COPPA AMERICA: PIOVONO FISCHI SULL’ARGENTINA


Il torneo, che si sta svolgendo proprio nella patria di Messi, Lavezzi e Mascherano, non sta regalando soddisfazioni ai tifosi di casa, anzi. Il malumore dei supporters della selección, visti i risultati dell’albiceleste, inizia a risultare evidente.
In seguito al pareggio contro la Colombia, partita conclusasi sullo 0-0 nello stadio ‘Cementerios de los Elefantes’ di Santa Fe, si è scatenata l’invettiva dei tifosi che, durante la gara e nell’immediato post dell’incontro, hanno fischiato sonoramente i propri calciatori e intonato cori di scherno nei confronti degli uomini di Batista soffermandosi, maggiormente, proprio sulla figura del Ct.
Il commissario tecnico, interpellato dai cronisti locali, non ha fatto fatica ad accettare il malcontento dei tifosi, anzi si è mostrato particolarmente comprensibile e, al termine della gara, ha dichiarato: «Le cose non ci stanno riuscendo.
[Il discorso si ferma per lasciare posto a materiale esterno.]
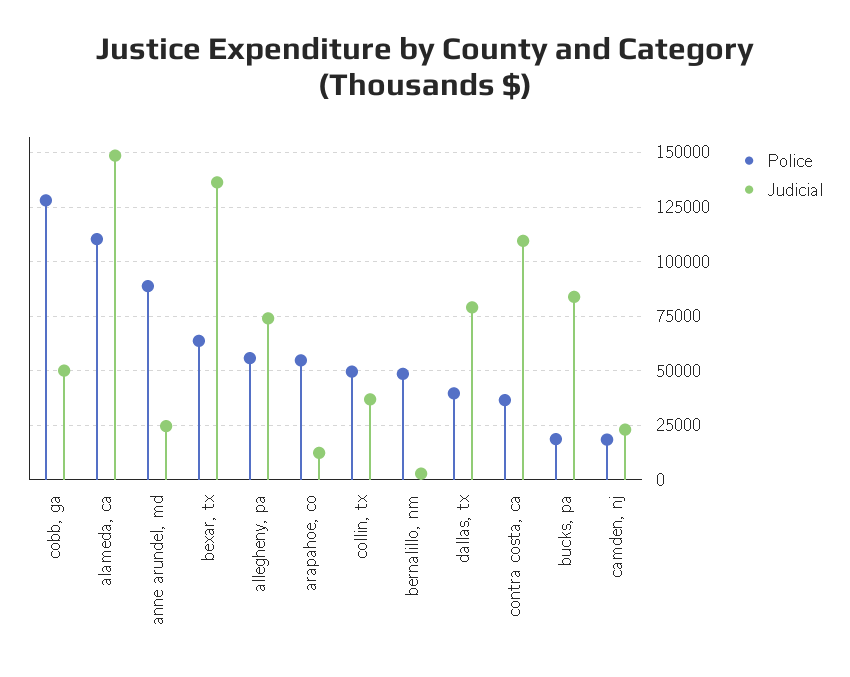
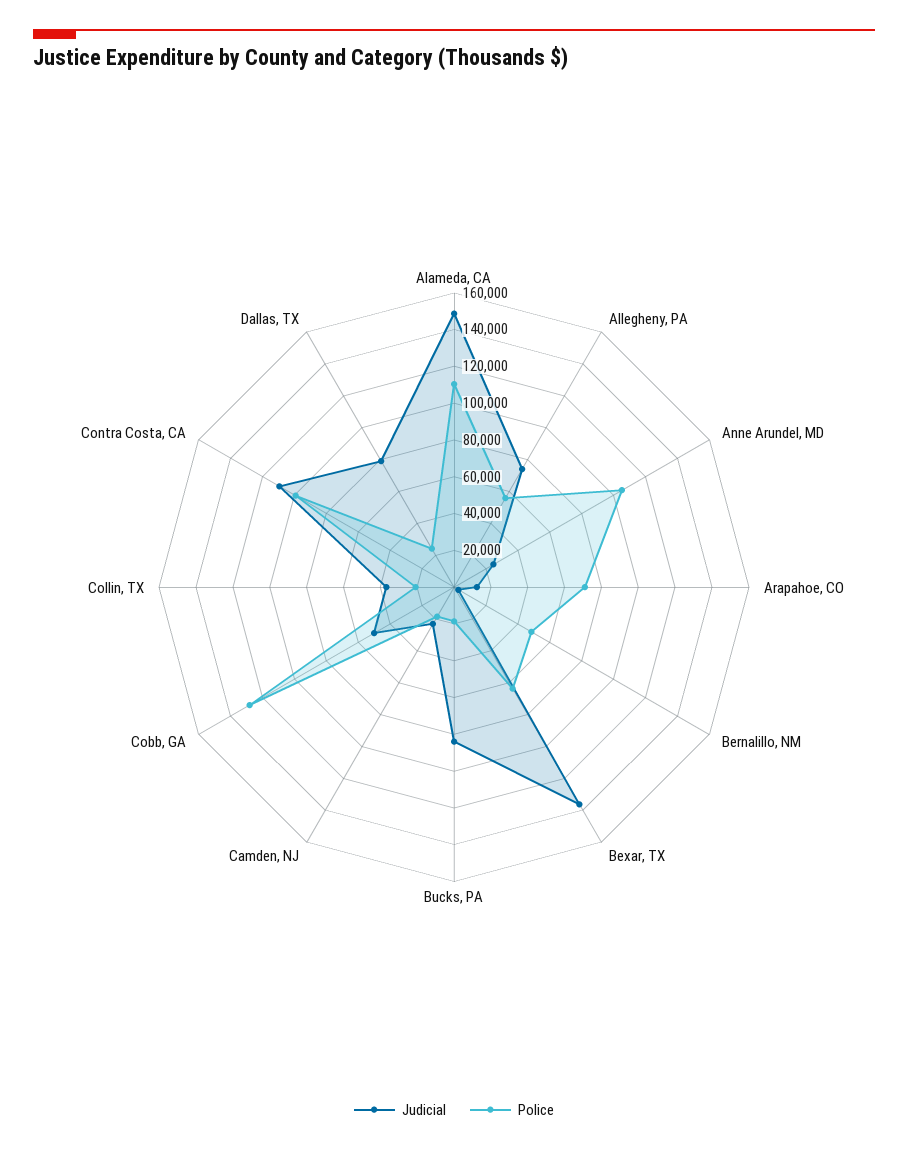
Police, anne arundel, md: 90000 -> 105000
Police, arapahoe, co: 55000 -> 70000
Police, collin, tx: 50000 -> 20000
Police, dallas, tx: 40000 -> 25000
Police, contra costa, ca: 35000 -> 100000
Dobbiamo mantenere la calma, ma il prossimo incontro sarà una finale. È chiaro che non ci piace uscire in questo modo, ma bisogna rispettare il fatto che la gente è venuta a vedere una vittoria della nazionale, e per giunta in un torneo casalingo».
Successivamente, proseguendo nelle dichiarazioni, Batista ha voluto prendere le difese di Messi reo, secondo la critica, di un’involuzione tecnica inspiegabile.
Queste le parole del Ct sul numero dieci della nazionale: «Ormai conoscono il suo gioco. Per lui è quindi tutto più difficile. Ma non è solo colpa di Messi, è anche merito degli avversari».
Lionel Messi, il giocatore più forte del mondo, colui che con le sue giocate, nel Barcellona, sposta gli equilibri delle gare nel giro di pochi secondi, continua ad essere un vero e proprio “Dottor Jekyll e Mister Hide” del pallone. Infatti, in nazionale, non risulta mai decisivo tant’è, che nella gara contro la Colombia, è stato uno dei bersagli preferiti dei cronisti in seguito ad una prestazione decisamente sottotono.
Per la partita di lunedì prossimo contro il Costa Rica, match che assume i connotati di una vera e propria finale da dentro o fuori, sono previste variazioni tattiche volte a incrementare il peso offensivo dell’Argentina. Servirà gettare nella mischia qualche attaccante di ‘peso’ per evitare di far risultare Romero, il portiere della selección, nuovamente il miglior in campo?
Appuntamento a lunedì per una partita che, in caso di vittoria dell’Argentina, permetterebbe agli uomini di Batista di proseguire il proprio cammino nella competizione sudamericana.